What Happened: A Loss That Beats Expectations
Merck reported a surprising first-quarter adjusted loss of $1.28 per share, swinging from a profit of $2.22 a year ago. This headline loss was almost entirely due to a massive $3.62 per share charge related to the acquisition of Cidara Therapeutics. However, the loss was notably better than the $1.51 per share loss analysts had expected.
On the top line, the story was positive. Total sales rose 5% year-over-year to $16.29 billion, beating the consensus estimate of $15.82 billion.
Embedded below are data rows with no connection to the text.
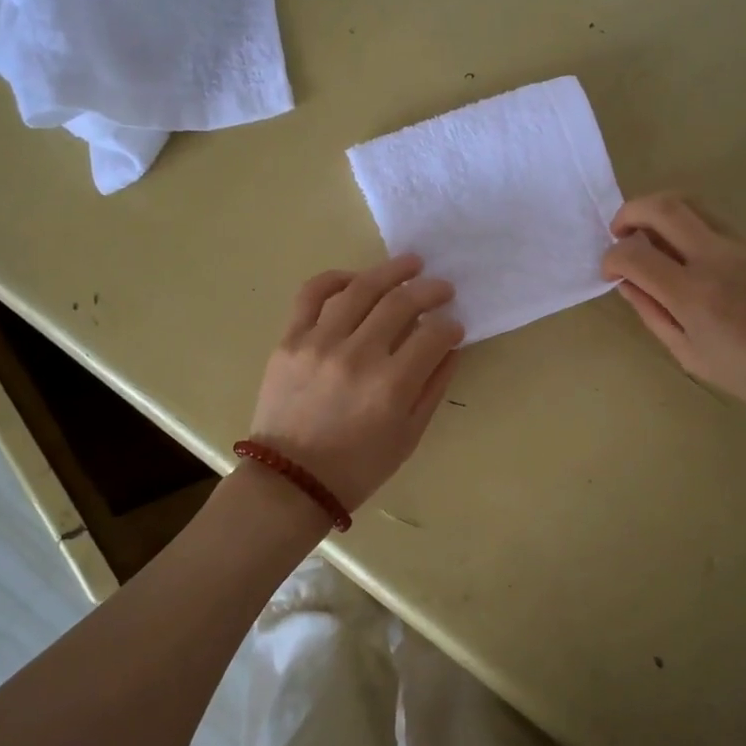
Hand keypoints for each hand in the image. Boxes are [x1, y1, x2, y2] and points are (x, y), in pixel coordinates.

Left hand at [248, 255, 463, 510]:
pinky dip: (336, 278)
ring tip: (410, 264)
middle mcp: (357, 356)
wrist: (290, 481)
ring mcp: (319, 343)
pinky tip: (356, 278)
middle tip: (443, 287)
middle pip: (401, 303)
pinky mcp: (290, 339)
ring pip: (361, 288)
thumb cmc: (358, 467)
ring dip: (391, 271)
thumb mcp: (409, 435)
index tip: (455, 326)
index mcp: (391, 386)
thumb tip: (450, 347)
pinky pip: (312, 294)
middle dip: (430, 290)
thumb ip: (433, 387)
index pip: (433, 335)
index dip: (451, 326)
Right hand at [601, 193, 745, 428]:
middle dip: (630, 212)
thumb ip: (653, 314)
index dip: (611, 257)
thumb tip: (628, 283)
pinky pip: (728, 233)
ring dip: (666, 218)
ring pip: (696, 208)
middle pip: (663, 206)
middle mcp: (718, 257)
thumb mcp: (691, 356)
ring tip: (661, 244)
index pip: (633, 252)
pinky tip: (717, 276)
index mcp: (693, 293)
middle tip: (622, 231)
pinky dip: (706, 243)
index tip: (610, 270)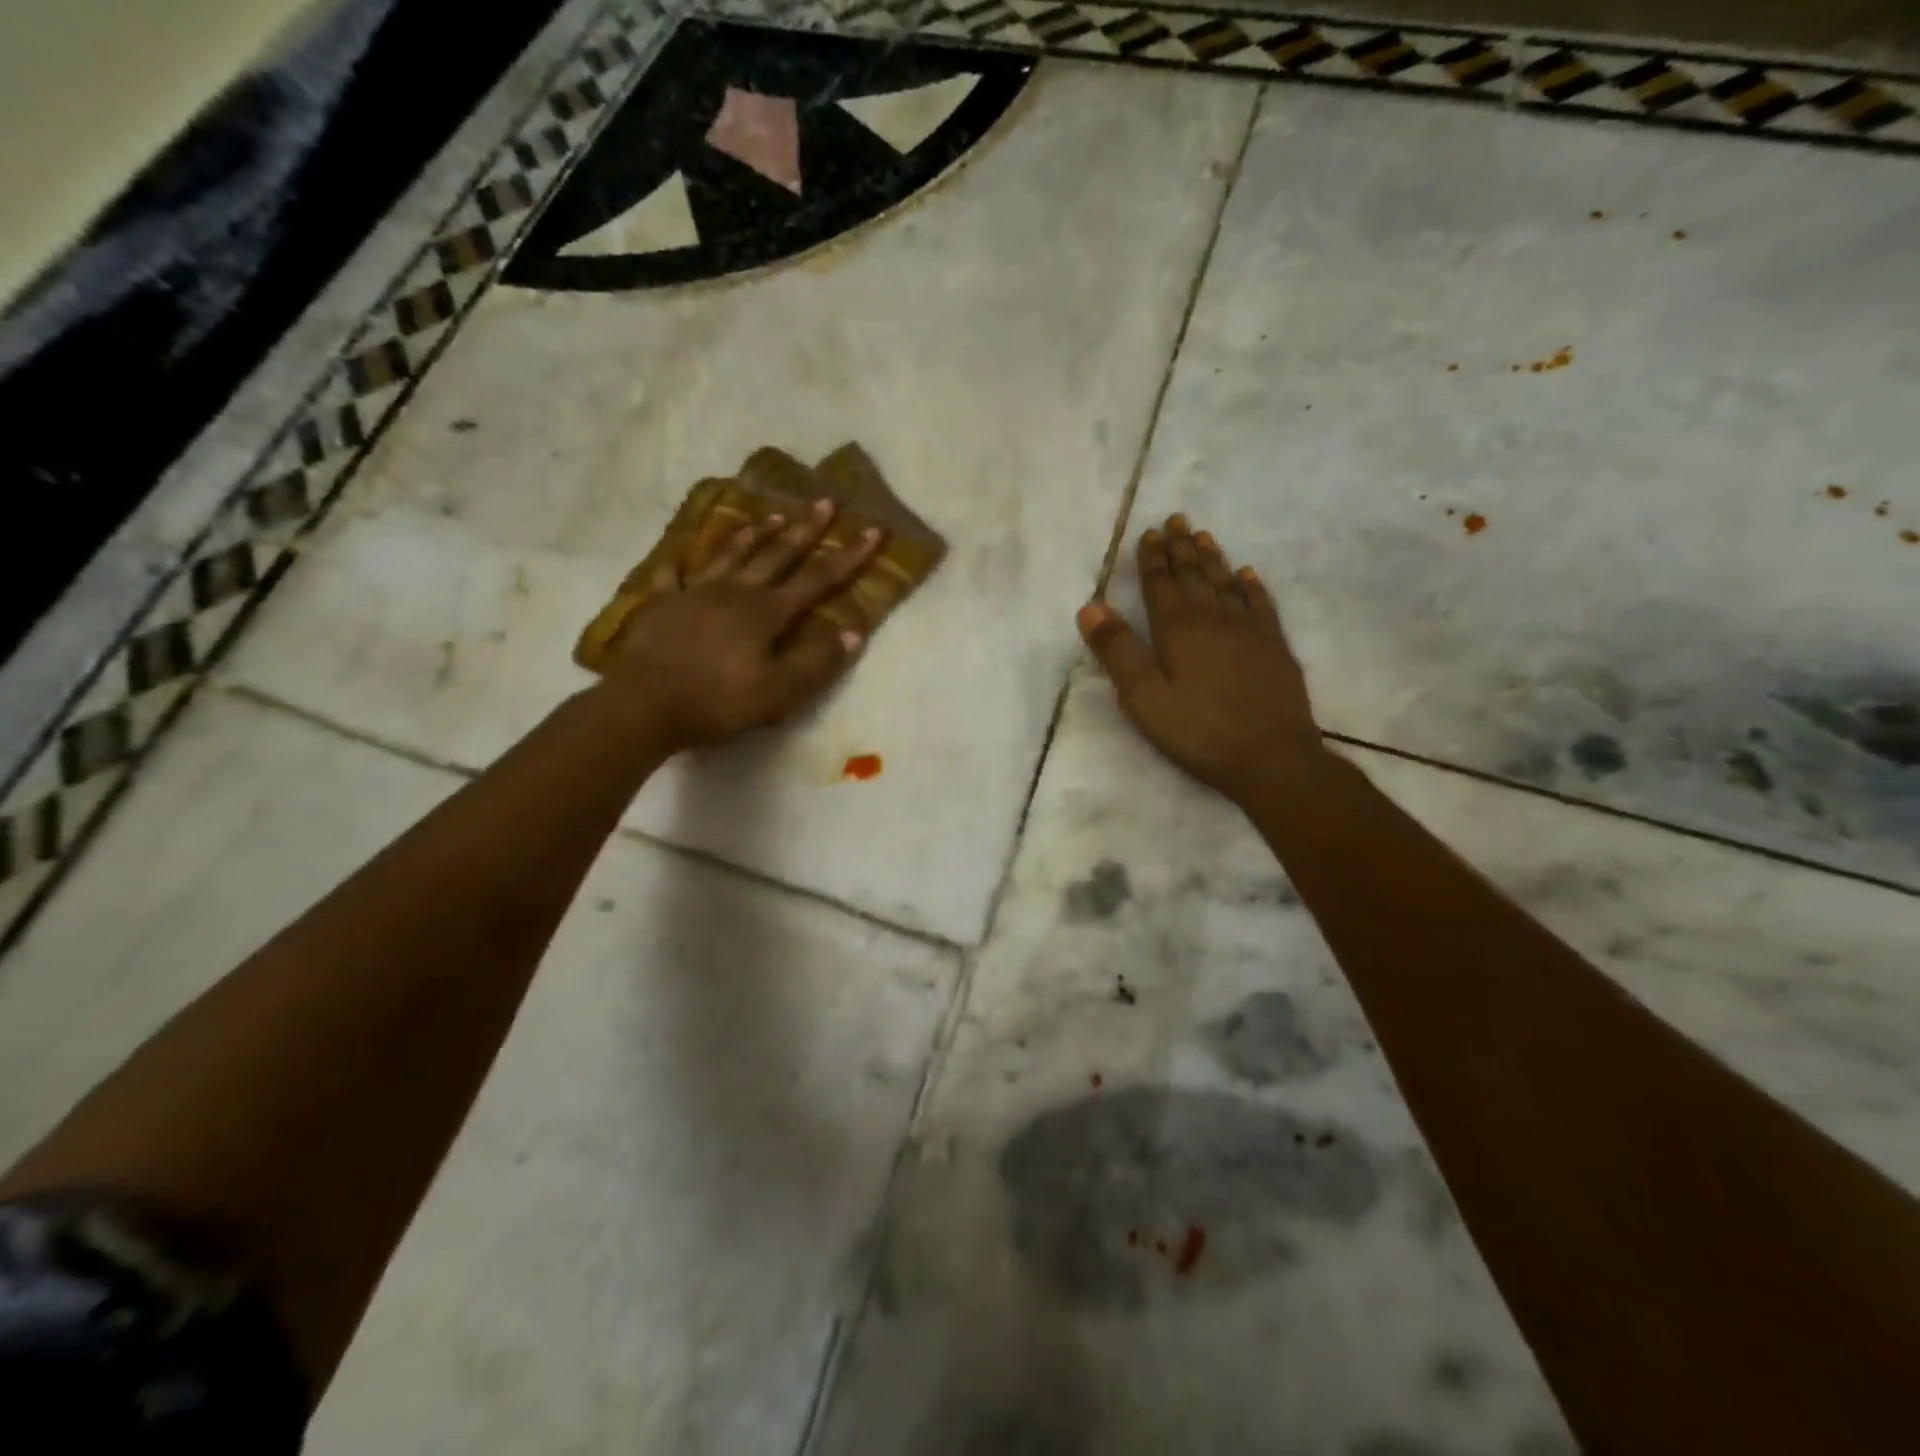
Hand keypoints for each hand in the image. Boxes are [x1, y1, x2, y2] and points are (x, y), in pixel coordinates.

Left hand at [599, 498, 882, 751]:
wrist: (643, 705)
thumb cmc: (716, 701)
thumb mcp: (777, 691)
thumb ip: (816, 661)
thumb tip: (853, 633)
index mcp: (765, 612)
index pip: (817, 579)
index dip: (848, 557)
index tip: (872, 531)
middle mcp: (734, 592)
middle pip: (776, 554)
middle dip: (805, 529)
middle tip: (824, 501)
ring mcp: (695, 593)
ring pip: (730, 554)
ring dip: (755, 534)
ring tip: (772, 515)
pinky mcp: (662, 604)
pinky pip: (673, 576)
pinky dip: (680, 564)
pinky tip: (680, 557)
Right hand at [1077, 514, 1325, 804]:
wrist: (1271, 757)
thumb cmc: (1198, 731)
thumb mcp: (1144, 697)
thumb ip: (1117, 650)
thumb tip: (1090, 607)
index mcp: (1179, 629)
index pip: (1161, 584)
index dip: (1153, 558)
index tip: (1149, 532)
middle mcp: (1215, 619)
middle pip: (1195, 576)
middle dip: (1182, 548)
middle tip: (1177, 520)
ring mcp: (1250, 631)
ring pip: (1228, 584)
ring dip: (1213, 559)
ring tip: (1204, 536)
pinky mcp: (1275, 648)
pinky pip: (1262, 605)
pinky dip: (1252, 586)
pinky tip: (1248, 575)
This growth was driven by the company's core pharmaceutical and animal health segments.
The pharmaceutical business, which makes up the bulk of sales, grew 5% to $14.35 billion. This growth was led by strong performance in oncology and cardiometabolic drugs, though it was partially offset by declines in vaccines and diabetes products. The Animal Health segment was a standout, with revenue jumping 13% to $1.79 billion.
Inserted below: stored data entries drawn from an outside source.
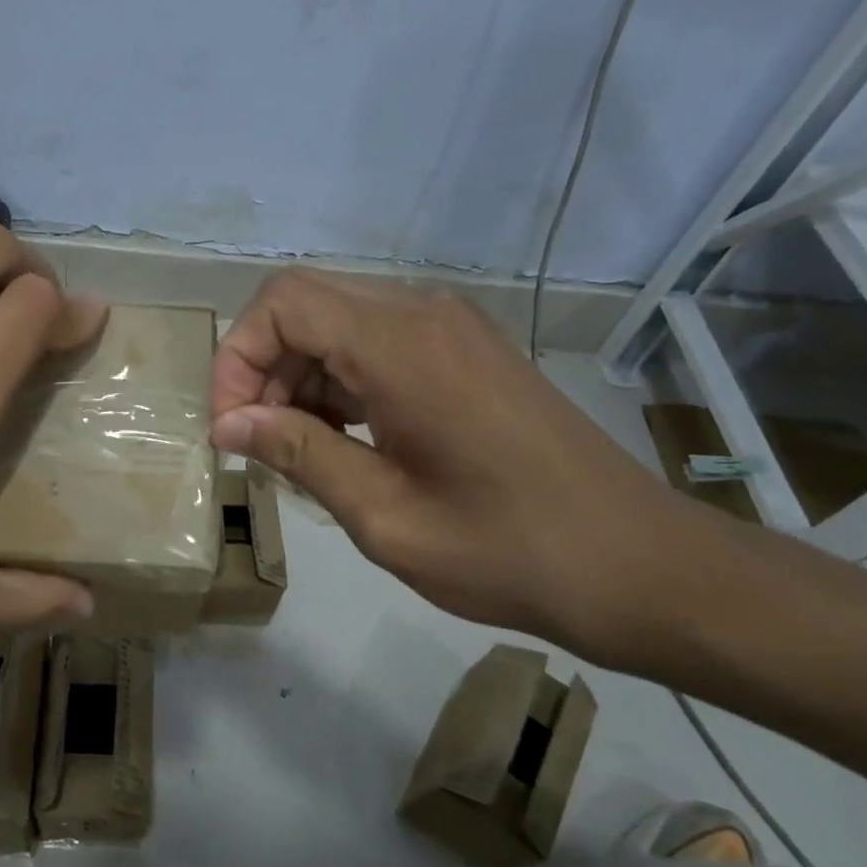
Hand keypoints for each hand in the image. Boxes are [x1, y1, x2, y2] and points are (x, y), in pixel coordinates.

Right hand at [211, 269, 715, 661]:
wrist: (638, 564)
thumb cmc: (506, 549)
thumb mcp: (383, 514)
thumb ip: (298, 453)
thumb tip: (229, 424)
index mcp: (400, 345)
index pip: (281, 304)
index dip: (237, 357)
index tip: (230, 428)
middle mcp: (423, 314)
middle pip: (304, 302)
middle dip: (262, 365)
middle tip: (255, 439)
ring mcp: (450, 327)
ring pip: (337, 320)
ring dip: (299, 373)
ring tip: (295, 446)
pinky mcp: (465, 350)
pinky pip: (376, 340)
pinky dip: (340, 378)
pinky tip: (341, 437)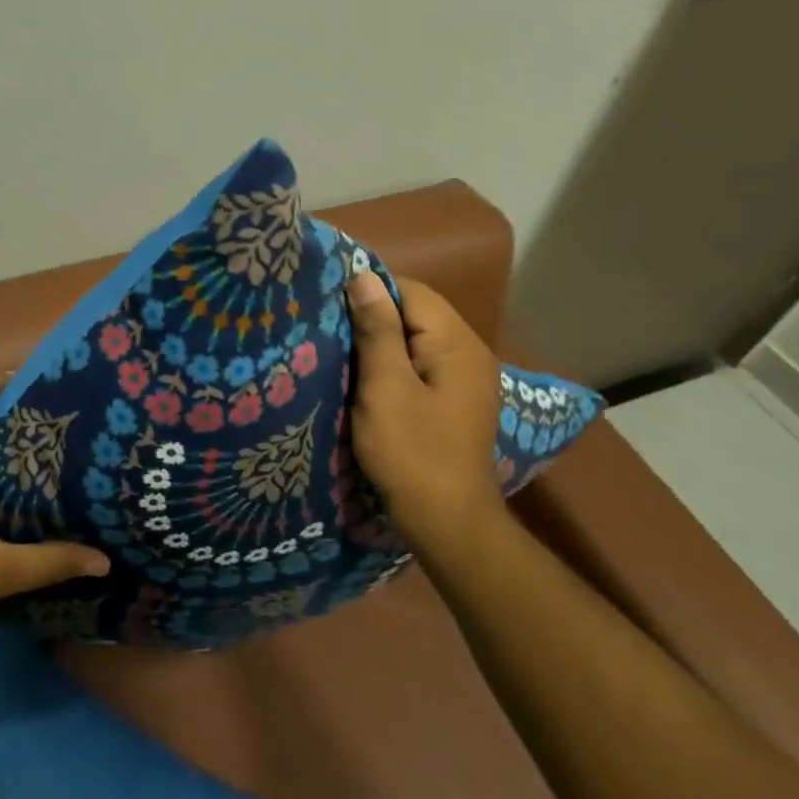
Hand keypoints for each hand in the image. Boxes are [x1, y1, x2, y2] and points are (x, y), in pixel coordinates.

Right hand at [346, 271, 503, 537]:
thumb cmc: (411, 452)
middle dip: (373, 317)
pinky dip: (392, 365)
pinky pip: (420, 366)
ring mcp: (465, 380)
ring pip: (416, 341)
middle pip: (416, 314)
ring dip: (380, 342)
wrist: (446, 522)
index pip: (412, 292)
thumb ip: (378, 330)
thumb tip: (364, 277)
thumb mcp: (385, 387)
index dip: (370, 291)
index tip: (329, 301)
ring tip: (340, 349)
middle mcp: (469, 353)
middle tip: (328, 326)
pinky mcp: (454, 402)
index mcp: (457, 344)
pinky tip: (365, 378)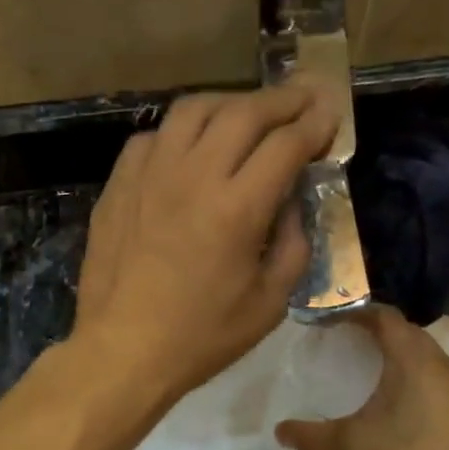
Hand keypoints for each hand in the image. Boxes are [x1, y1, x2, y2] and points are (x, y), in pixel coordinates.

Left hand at [72, 84, 336, 404]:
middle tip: (303, 98)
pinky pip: (153, 137)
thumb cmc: (201, 338)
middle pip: (244, 113)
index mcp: (237, 209)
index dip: (314, 125)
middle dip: (282, 99)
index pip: (285, 144)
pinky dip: (181, 132)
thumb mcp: (269, 304)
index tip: (329, 116)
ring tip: (248, 112)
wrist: (124, 351)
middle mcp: (194, 177)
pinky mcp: (119, 185)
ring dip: (230, 103)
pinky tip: (190, 147)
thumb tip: (292, 205)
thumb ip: (293, 246)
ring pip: (193, 110)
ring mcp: (149, 175)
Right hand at [276, 307, 448, 449]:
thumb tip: (279, 431)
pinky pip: (441, 380)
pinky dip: (418, 379)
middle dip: (378, 333)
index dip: (358, 313)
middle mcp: (443, 365)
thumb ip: (312, 435)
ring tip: (373, 373)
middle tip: (348, 344)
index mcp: (414, 361)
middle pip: (408, 334)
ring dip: (401, 356)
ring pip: (428, 357)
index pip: (386, 318)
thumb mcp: (351, 446)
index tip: (333, 321)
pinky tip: (402, 406)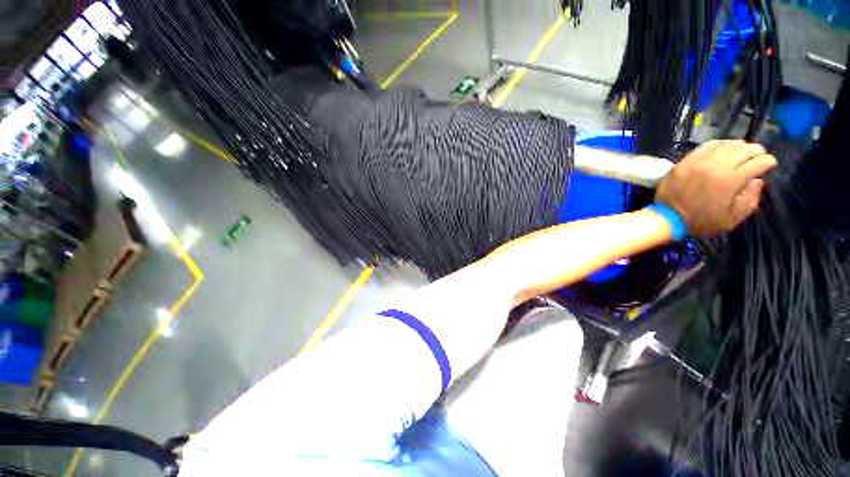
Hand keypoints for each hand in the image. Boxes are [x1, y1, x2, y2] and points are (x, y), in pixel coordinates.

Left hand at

Despite the quarterly loss, Merck's management expressed confidence in the future by raising its full-year 2026 guidance for both sales and adjusted earnings.
Why It Matters: Beyond the Headline Numbers
For investors, the key takeaway is to look past the one-time accounting charge. The Cidara deal, while costly now, is an investment in Merck's future pipeline. The more critical metrics are the operational performance and forward outlook, which were largely positive.
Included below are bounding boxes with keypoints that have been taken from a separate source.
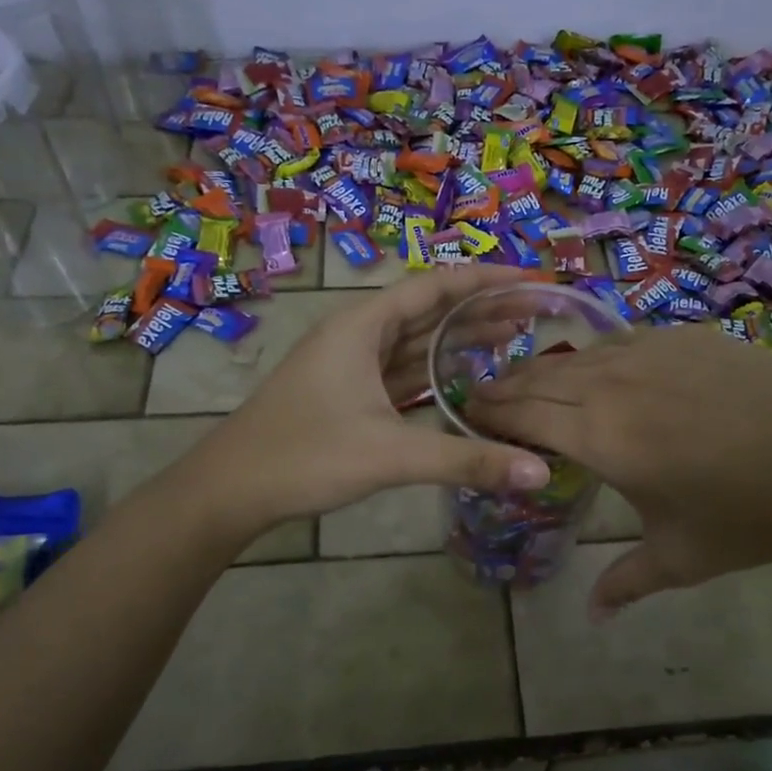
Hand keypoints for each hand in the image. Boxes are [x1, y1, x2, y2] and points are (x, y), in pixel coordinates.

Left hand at [187, 267, 551, 537]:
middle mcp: (356, 334)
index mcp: (362, 325)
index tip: (531, 281)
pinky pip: (402, 370)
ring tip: (513, 338)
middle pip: (429, 311)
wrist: (231, 490)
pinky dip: (435, 371)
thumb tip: (540, 473)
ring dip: (459, 339)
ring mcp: (350, 365)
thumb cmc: (305, 456)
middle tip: (536, 312)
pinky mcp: (348, 394)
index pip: (435, 287)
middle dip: (481, 309)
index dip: (485, 281)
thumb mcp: (391, 455)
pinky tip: (463, 378)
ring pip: (415, 342)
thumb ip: (467, 460)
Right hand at [468, 325, 771, 616]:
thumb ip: (624, 583)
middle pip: (540, 377)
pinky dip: (596, 358)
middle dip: (505, 387)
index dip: (489, 414)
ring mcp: (651, 352)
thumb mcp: (680, 558)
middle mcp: (613, 384)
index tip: (466, 417)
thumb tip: (591, 616)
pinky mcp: (685, 337)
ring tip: (532, 385)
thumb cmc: (751, 515)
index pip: (522, 416)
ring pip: (578, 355)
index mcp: (602, 437)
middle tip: (483, 399)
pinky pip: (621, 343)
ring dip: (546, 370)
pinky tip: (601, 373)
The performance of Keytruda, Merck's blockbuster cancer drug, remains the cornerstone of the investment thesis. Its sales grew 12% to over $8 billion, demonstrating its enduring market dominance and pricing power. This growth helps offset challenges elsewhere.
However, the report wasn't without concerns. Sales of the Gardasil HPV vaccine fell 19%, primarily due to lower demand in China and changes in public-sector purchasing. This highlights Merck's vulnerability to geopolitical and government policy shifts in its vaccine business.
Finally, the raised 2026 guidance is a powerful signal from management. It suggests that the underlying business momentum, including the launch of newer drugs like Winrevair, is strong enough to overcome near-term headwinds and deliver on long-term financial targets.
Source: Benzinga
Analysis generated by Bobby AI quantitative model, reviewed and edited by our research team. This is not financial advice. Always do your own research before making investment decisions.
Bobby Insight

The quarterly loss is a distraction; the operational beat and raised guidance make MRK a compelling buy for patient investors.
The loss was a one-time accounting event for a strategic acquisition, while the core business—led by Keytruda and Animal Health—performed well. Management's confidence, evidenced by the raised 2026 outlook, outweighs the temporary vaccine segment weakness.